Satirical print by George Cruikshank entitled: 'Conspirators; or, delegates in council.'
1 July 1817.
Hand-coloured etching published by: S W Fores

On the left sits Sidmouth, faced by informer Reynolds showing Sidmouth a paper listing 'Victims in Ireland’. Beside him is a bag inscribed ‘Blood Money’.

In the centre of the table sit agent provocateurs Castle and Oliver, next to a symbolic green bag containing evidence of sedition gathered (or fabricated?).

At the opposite end of the table are ministers Castlereagh and Canning discussing how they might reward (or exile?) Castle and Oliver.

John Bull looks on in amusement stating: 'Oh! Oh I have found out the Conspirators at last'.

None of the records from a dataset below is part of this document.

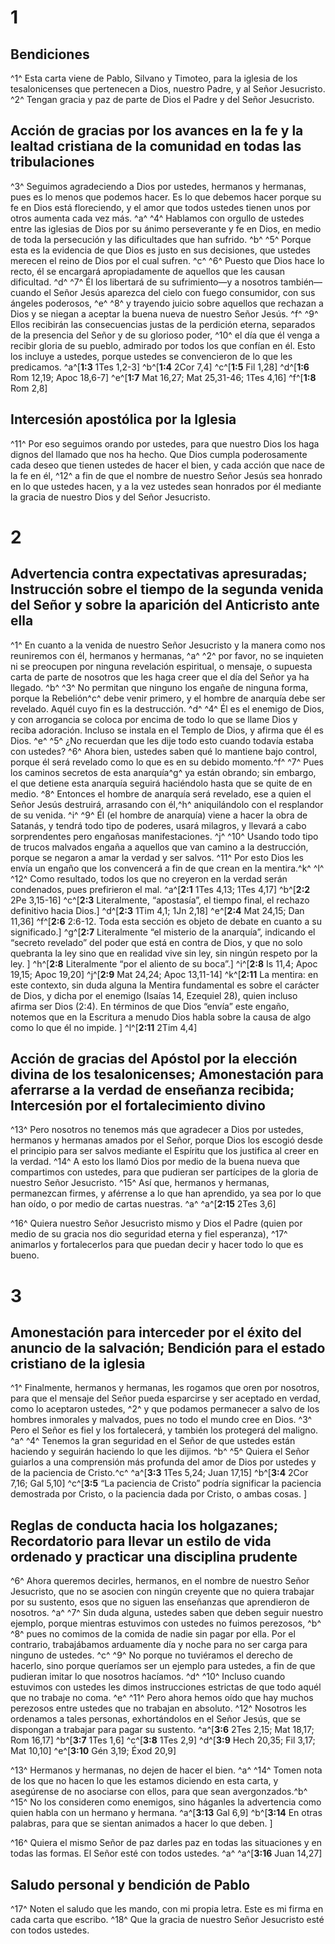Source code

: # 1 
## Bendiciones
^1^ Esta carta viene de Pablo, Silvano y Timoteo, para la iglesia de los tesalonicenses que pertenecen a Dios, nuestro Padre, y al Señor Jesucristo. ^2^ Tengan gracia y paz de parte de Dios el Padre y del Señor Jesucristo. 

## Acción de gracias por los avances en la fe y la lealtad cristiana de la comunidad en todas las tribulaciones
^3^ Seguimos agradeciendo a Dios por ustedes, hermanos y hermanas, pues es lo menos que podemos hacer. Es lo que debemos hacer porque su fe en Dios está floreciendo, y el amor que todos ustedes tienen unos por otros aumenta cada vez más. ^a^ ^4^ Hablamos con orgullo de ustedes entre las iglesias de Dios por su ánimo perseverante y fe en Dios, en medio de toda la persecución y las dificultades que han sufrido. ^b^ ^5^ Porque esta es la evidencia de que Dios es justo en sus decisiones, que ustedes merecen el reino de Dios por el cual sufren. ^c^ ^6^ Puesto que Dios hace lo recto, él se encargará apropiadamente de aquellos que les causan dificultad. ^d^ ^7^ Él los libertará de su sufrimiento—y a nosotros también—cuando el Señor Jesús aparezca del cielo con fuego consumidor, con sus ángeles poderosos, ^e^ ^8^ y trayendo juicio sobre aquellos que rechazan a Dios y se niegan a aceptar la buena nueva de nuestro Señor Jesús. ^f^ ^9^ Ellos recibirán las consecuencias justas de la perdición eterna, separados de la presencia del Señor y de su glorioso poder, ^10^ el día que él venga a recibir gloria de su pueblo, admirado por todos los que confían en él. Esto los incluye a ustedes, porque ustedes se convencieron de lo que les predicamos. 
^a^[**1:3** 1Tes 1,2-3] ^b^[**1:4** 2Cor 7,4] ^c^[**1:5** Fil 1,28] ^d^[**1:6** Rom 12,19; Apoc 18,6-7] ^e^[**1:7** Mat 16,27; Mat 25,31-46; 1Tes 4,16] ^f^[**1:8** Rom 2,8]

## Intercesión apostólica por la Iglesia
^11^ Por eso seguimos orando por ustedes, para que nuestro Dios los haga dignos del llamado que nos ha hecho. Que Dios cumpla poderosamente cada deseo que tienen ustedes de hacer el bien, y cada acción que nace de la fe en él, ^12^ a fin de que el nombre de nuestro Señor Jesús sea honrado en lo que ustedes hacen, y a la vez ustedes sean honrados por él mediante la gracia de nuestro Dios y del Señor Jesucristo. 

# 2 
## Advertencia contra expectativas apresuradas; Instrucción sobre el tiempo de la segunda venida del Señor y sobre la aparición del Anticristo ante ella
^1^ En cuanto a la venida de nuestro Señor Jesucristo y la manera como nos reuniremos con él, hermanos y hermanas, ^a^ ^2^ por favor, no se inquieten ni se preocupen por ninguna revelación espiritual, o mensaje, o supuesta carta de parte de nosotros que les haga creer que el día del Señor ya ha llegado. ^b^ ^3^ No permitan que ninguno los engañe de ninguna forma, porque la Rebelión^c^ debe venir primero, y el hombre de anarquía debe ser revelado. Aquél cuyo fin es la destrucción. ^d^ ^4^ Él es el enemigo de Dios, y con arrogancia se coloca por encima de todo lo que se llame Dios y reciba adoración. Incluso se instala en el Templo de Dios, y afirma que él es Dios. ^e^ ^5^ ¿No recuerdan que les dije todo esto cuando todavía estaba con ustedes? ^6^ Ahora bien, ustedes saben qué lo mantiene bajo control, porque él será revelado como lo que es en su debido momento.^f^ ^7^ Pues los caminos secretos de esta anarquía^g^ ya están obrando; sin embargo, el que detiene esta anarquía seguirá haciéndolo hasta que se quite de en medio. ^8^ Entonces el hombre de anarquía será revelado, ese a quien el Señor Jesús destruirá, arrasando con él,^h^ aniquilándolo con el resplandor de su venida. ^i^ ^9^ Él (el hombre de anarquía) viene a hacer la obra de Satanás, y tendrá todo tipo de poderes, usará milagros, y llevará a cabo sorprendentes pero engañosas manifestaciones. ^j^ ^10^ Usando todo tipo de trucos malvados engaña a aquellos que van camino a la destrucción, porque se negaron a amar la verdad y ser salvos. ^11^ Por esto Dios les envía un engaño que los convencerá a fin de que crean en la mentira.^k^ ^l^ ^12^ Como resultado, todos los que no creyeron en la verdad serán condenados, pues prefirieron el mal. 
^a^[**2:1** 1Tes 4,13; 1Tes 4,17] ^b^[**2:2** 2Pe 3,15-16] ^c^[**2:3** Literalmente, “apostasía”, el tiempo final, el rechazo definitivo hacia Dios.] ^d^[**2:3** 1Tim 4,1; 1Jn 2,18] ^e^[**2:4** Mat 24,15; Dan 11,36] ^f^[**2:6** 2:6-12. Toda esta sección es objeto de debate en cuanto a su significado.] ^g^[**2:7** Literalmente “el misterio de la anarquía”, indicando el “secreto revelado” del poder que está en contra de Dios, y que no solo quebranta la ley sino que en realidad vive sin ley, sin ningún respeto por la ley. ] ^h^[**2:8** Literalmente “por el aliento de su boca”.] ^i^[**2:8** Is 11,4; Apoc 19,15; Apoc 19,20] ^j^[**2:9** Mat 24,24; Apoc 13,11-14] ^k^[**2:11** La mentira: en este contexto, sin duda alguna la Mentira fundamental es sobre el carácter de Dios, y dicha por el enemigo (Isaías 14, Ezequiel 28), quien incluso afirma ser Dios (2:4). En términos de que Dios “envía” este engaño, notemos que en la Escritura a menudo Dios habla sobre la causa de algo como lo que él no impide. ] ^l^[**2:11** 2Tim 4,4]

## Acción de gracias del Apóstol por la elección divina de los tesalonicenses; Amonestación para aferrarse a la verdad de enseñanza recibida; Intercesión por el fortalecimiento divino
^13^ Pero nosotros no tenemos más que agradecer a Dios por ustedes, hermanos y hermanas amados por el Señor, porque Dios los escogió desde el principio para ser salvos mediante el Espíritu que los justifica al creer en la verdad. ^14^ A esto los llamó Dios por medio de la buena nueva que compartimos con ustedes, para que pudieran ser partícipes de la gloria de nuestro Señor Jesucristo. ^15^ Así que, hermanos y hermanas, permanezcan firmes, y aférrense a lo que han aprendido, ya sea por lo que han oído, o por medio de cartas nuestras. ^a^ 
^a^[**2:15** 2Tes 3,6]

^16^ Quiera nuestro Señor Jesucristo mismo y Dios el Padre (quien por medio de su gracia nos dio seguridad eterna y fiel esperanza), ^17^ animarlos y fortalecerlos para que puedan decir y hacer todo lo que es bueno. 

# 3 
## Amonestación para interceder por el éxito del anuncio de la salvación; Bendición para el estado cristiano de la iglesia
^1^ Finalmente, hermanos y hermanas, les rogamos que oren por nosotros, para que el mensaje del Señor pueda esparcirse y ser aceptado en verdad, como lo aceptaron ustedes, ^2^ y que podamos permanecer a salvo de los hombres inmorales y malvados, pues no todo el mundo cree en Dios. ^3^ Pero el Señor es fiel y los fortalecerá, y también los protegerá del maligno. ^a^ ^4^ Tenemos la gran seguridad en el Señor de que ustedes están haciendo y seguirán haciendo lo que les dijimos. ^b^ ^5^ Quiera el Señor guiarlos a una comprensión más profunda del amor de Dios por ustedes y de la paciencia de Cristo.^c^ 
^a^[**3:3** 1Tes 5,24; Juan 17,15] ^b^[**3:4** 2Cor 7,16; Gal 5,10] ^c^[**3:5** “La paciencia de Cristo” podría significar la paciencia demostrada por Cristo, o la paciencia dada por Cristo, o ambas cosas. ]

## Reglas de conducta hacia los holgazanes; Recordatorio para llevar un estilo de vida ordenado y practicar una disciplina prudente
^6^ Ahora queremos decirles, hermanos, en el nombre de nuestro Señor Jesucristo, que no se asocien con ningún creyente que no quiera trabajar por su sustento, esos que no siguen las enseñanzas que aprendieron de nosotros. ^a^ ^7^ Sin duda alguna, ustedes saben que deben seguir nuestro ejemplo, porque mientras estuvimos con ustedes no fuimos perezosos, ^b^ ^8^ pues no comimos de la comida de nadie sin pagar por ella. Por el contrario, trabajábamos arduamente día y noche para no ser carga para ninguno de ustedes. ^c^ ^9^ No porque no tuviéramos el derecho de hacerlo, sino porque queríamos ser un ejemplo para ustedes, a fin de que pudieran imitar lo que nosotros hacíamos. ^d^ ^10^ Incluso cuando estuvimos con ustedes les dimos instrucciones estrictas de que todo aquél que no trabaje no coma. ^e^ ^11^ Pero ahora hemos oído que hay muchos perezosos entre ustedes que no trabajan en absoluto. ^12^ Nosotros les ordenamos a tales personas, exhortándolos en el Señor Jesús, que se dispongan a trabajar para pagar su sustento. 
^a^[**3:6** 2Tes 2,15; Mat 18,17; Rom 16,17] ^b^[**3:7** 1Tes 1,6] ^c^[**3:8** 1Tes 2,9] ^d^[**3:9** Hech 20,35; Fil 3,17; Mat 10,10] ^e^[**3:10** Gén 3,19; Éxod 20,9]

^13^ Hermanos y hermanas, no dejen de hacer el bien. ^a^ ^14^ Tomen nota de los que no hacen lo que les estamos diciendo en esta carta, y asegúrense de no asociarse con ellos, para que sean avergonzados.^b^ ^15^ No los consideren como enemigos, sino háganles la advertencia como quien habla con un hermano y hermana. 
^a^[**3:13** Gal 6,9] ^b^[**3:14** En otras palabras, para que se sientan animados a hacer lo que deben. ]

^16^ Quiera el mismo Señor de paz darles paz en todas las situaciones y en todas las formas. El Señor esté con todos ustedes. ^a^ 
^a^[**3:16** Juan 14,27]

## Saludo personal y bendición de Pablo
^17^ Noten el saludo que les mando, con mi propia letra. Este es mi firma en cada carta que escribo. ^18^ Que la gracia de nuestro Señor Jesucristo esté con todos ustedes.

The print exemplifies the deep mistrust that existed between those agitating for reform and the government, who were suspected of fabricating evidence of conspiracy and sedition in the increasingly febrile atmosphere of British popular politics following the hardships faced by the British people at the end of the Napoleonic Wars. Suspicion of conspiracy is turned on its head and directed against a government that was seen as increasingly insouciant to the problems of the public. There was, nonetheless, some evidence of more insurrectionary attitudes in the winter of 1816-17, especially around the Spa Fields Meetings (qv).